Es wurden 30.000 Juden in Konzentrationslager verschleppt, beraubt und zur Emigration genötigt. 1.300 bis 1.500 Juden wurden ermordet. Das deutsche Volk stand größtenteils teilnahmslos, apathisch, in der Zuschauerrolle verhaftet am Straßenrand. Bis Goebbels persönlich die Welle der Gewalt stoppte. Er sah, was im Deutschen Reich möglich ist, ohne auf nennenswerte Gegenwehr zu stoßen. Ein weiterer Schritt in Richtung Entrechtung, Vertreibung und Vernichtung des jüdischen Lebens und der Kultur war getan.

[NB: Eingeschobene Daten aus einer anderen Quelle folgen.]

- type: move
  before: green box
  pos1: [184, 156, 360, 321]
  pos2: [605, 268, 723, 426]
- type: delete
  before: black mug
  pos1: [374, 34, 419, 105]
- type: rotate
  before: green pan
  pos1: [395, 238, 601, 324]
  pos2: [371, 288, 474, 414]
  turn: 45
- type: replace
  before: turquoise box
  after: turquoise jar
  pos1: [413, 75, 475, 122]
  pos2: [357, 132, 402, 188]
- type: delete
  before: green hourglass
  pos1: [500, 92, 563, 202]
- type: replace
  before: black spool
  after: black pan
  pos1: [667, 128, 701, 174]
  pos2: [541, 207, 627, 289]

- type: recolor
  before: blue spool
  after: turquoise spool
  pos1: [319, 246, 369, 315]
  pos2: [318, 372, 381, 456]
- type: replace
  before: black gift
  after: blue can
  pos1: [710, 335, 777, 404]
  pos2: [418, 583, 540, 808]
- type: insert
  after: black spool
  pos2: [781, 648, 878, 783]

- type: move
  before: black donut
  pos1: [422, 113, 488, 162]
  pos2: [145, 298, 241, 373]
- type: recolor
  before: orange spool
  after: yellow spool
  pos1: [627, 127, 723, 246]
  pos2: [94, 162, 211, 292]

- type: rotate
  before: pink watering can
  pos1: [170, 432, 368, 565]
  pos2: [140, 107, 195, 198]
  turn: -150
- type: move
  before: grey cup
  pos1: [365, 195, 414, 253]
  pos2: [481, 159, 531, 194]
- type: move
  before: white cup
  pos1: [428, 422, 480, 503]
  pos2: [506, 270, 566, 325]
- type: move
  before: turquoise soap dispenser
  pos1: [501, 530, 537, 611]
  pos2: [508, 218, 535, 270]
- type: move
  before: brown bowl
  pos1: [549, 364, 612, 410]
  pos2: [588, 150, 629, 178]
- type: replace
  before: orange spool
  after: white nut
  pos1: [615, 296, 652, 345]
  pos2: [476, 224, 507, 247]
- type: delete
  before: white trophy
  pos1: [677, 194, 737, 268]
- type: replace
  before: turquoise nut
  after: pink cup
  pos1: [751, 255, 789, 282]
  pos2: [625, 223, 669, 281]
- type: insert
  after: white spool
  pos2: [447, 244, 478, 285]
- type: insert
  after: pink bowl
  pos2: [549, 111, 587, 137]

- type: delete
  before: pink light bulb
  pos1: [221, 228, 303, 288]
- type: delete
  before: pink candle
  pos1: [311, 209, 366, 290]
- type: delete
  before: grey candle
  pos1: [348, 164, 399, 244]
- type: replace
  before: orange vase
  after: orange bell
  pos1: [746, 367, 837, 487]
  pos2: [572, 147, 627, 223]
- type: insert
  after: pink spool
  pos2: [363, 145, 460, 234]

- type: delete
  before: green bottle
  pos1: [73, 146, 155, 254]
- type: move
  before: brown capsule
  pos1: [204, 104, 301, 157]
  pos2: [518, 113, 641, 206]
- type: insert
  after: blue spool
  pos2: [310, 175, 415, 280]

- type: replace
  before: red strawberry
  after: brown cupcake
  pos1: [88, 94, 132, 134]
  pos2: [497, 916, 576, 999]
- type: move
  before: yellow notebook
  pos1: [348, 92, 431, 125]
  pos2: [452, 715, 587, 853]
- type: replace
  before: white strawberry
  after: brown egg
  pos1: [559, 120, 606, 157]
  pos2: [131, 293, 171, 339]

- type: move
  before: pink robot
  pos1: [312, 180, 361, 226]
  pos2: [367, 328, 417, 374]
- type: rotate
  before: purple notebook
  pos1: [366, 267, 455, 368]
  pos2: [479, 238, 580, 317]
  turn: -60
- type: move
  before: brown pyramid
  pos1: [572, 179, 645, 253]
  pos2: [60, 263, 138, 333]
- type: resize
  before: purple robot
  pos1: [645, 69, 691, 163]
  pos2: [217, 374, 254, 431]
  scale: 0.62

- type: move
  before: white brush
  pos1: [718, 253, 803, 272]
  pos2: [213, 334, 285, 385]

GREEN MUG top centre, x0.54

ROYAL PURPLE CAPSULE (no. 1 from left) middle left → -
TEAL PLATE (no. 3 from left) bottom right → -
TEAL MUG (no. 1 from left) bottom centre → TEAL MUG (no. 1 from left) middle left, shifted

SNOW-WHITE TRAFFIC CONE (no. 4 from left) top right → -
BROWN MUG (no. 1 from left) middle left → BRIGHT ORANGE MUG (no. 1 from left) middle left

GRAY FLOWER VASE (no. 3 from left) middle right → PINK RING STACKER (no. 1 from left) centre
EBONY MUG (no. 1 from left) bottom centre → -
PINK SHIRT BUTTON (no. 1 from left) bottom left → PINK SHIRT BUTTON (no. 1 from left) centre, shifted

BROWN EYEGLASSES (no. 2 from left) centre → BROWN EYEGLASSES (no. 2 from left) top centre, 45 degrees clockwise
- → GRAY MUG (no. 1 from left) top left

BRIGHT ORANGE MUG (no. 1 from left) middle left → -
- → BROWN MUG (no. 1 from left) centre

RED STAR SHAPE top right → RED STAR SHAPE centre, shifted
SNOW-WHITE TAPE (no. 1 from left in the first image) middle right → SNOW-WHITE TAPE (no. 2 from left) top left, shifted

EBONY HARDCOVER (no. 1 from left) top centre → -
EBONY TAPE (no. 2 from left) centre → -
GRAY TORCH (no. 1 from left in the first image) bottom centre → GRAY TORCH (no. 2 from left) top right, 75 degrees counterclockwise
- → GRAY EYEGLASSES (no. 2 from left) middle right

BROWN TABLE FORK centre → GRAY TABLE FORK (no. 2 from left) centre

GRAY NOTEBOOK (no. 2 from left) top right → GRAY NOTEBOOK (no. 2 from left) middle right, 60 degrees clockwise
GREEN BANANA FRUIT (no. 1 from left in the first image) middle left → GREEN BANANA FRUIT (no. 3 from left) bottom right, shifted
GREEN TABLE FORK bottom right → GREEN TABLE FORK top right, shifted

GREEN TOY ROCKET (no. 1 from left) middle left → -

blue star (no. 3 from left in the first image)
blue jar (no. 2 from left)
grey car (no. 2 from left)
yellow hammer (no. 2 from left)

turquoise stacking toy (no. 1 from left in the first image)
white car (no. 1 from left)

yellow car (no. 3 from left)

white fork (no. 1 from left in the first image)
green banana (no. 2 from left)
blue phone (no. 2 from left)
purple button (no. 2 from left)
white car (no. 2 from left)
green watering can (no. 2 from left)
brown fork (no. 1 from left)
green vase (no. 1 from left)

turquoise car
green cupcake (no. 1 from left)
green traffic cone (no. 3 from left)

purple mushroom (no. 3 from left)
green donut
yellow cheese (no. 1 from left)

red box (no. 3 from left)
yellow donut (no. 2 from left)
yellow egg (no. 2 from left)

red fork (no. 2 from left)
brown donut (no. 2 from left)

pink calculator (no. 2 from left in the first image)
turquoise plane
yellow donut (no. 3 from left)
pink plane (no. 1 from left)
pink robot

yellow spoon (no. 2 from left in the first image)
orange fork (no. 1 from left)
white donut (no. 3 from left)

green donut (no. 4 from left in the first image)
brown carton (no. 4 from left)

„Wir leben nun im Jahr 2018 und stellen uns gegen jede Form von Antisemitismus. In einer Zeit, in der antisemitische rassistische Parteien und Strömungen in Europa erstarken, stehen wir nicht apathisch am Straßenrand“ so der DGB-Jugendsekretär Martin Birkner am Dienstag in einer Pressemitteilung.

Und Birkner ergänzt: „Gemeinsam stehen wir an diesem 80. Jahrestag für Demokratie und Vielfalt ein. Wir gedenken, an die Gräueltaten des nationalsozialistischen Deutschlands, damit nicht in Vergessenheit gerät, was Faschismus und Hass anrichten können. Wir kämpfen für eine Welt, in der Minderheiten ihre Rechte haben, in der für Antisemitismus und Rassismus kein Platz ist.“

Gemeinsam geht es am Freitag im Schein der Kerzen zum Dreifaltigkeitsplatz. Dort finden die Abschlussgedenken mit Kranzniederlegung statt. An der Heilig-Geist-Kichre begrüßt der evangelische Pfarrer Wolfgang Schmidt-Pasedag mit einem ökumenischen Friedensgebet. An den auf dem Weg liegenden Stolpersteinen wird den Opfern gedacht. Am Dreifaltigkeitsplatz stellen Schülerinnen des Gymnasiums der Schulstiftung Seligenthal die jüdische Geschichte der Stadt Landshut vor.

Musikalisch wird die Veranstaltung von Claudio Temporale umrahmt. Anschließend sind alle Besucher in den Redoutensaal Bernlochner zu einem Vortrag des Historikers Moritz Fischer eingeladen.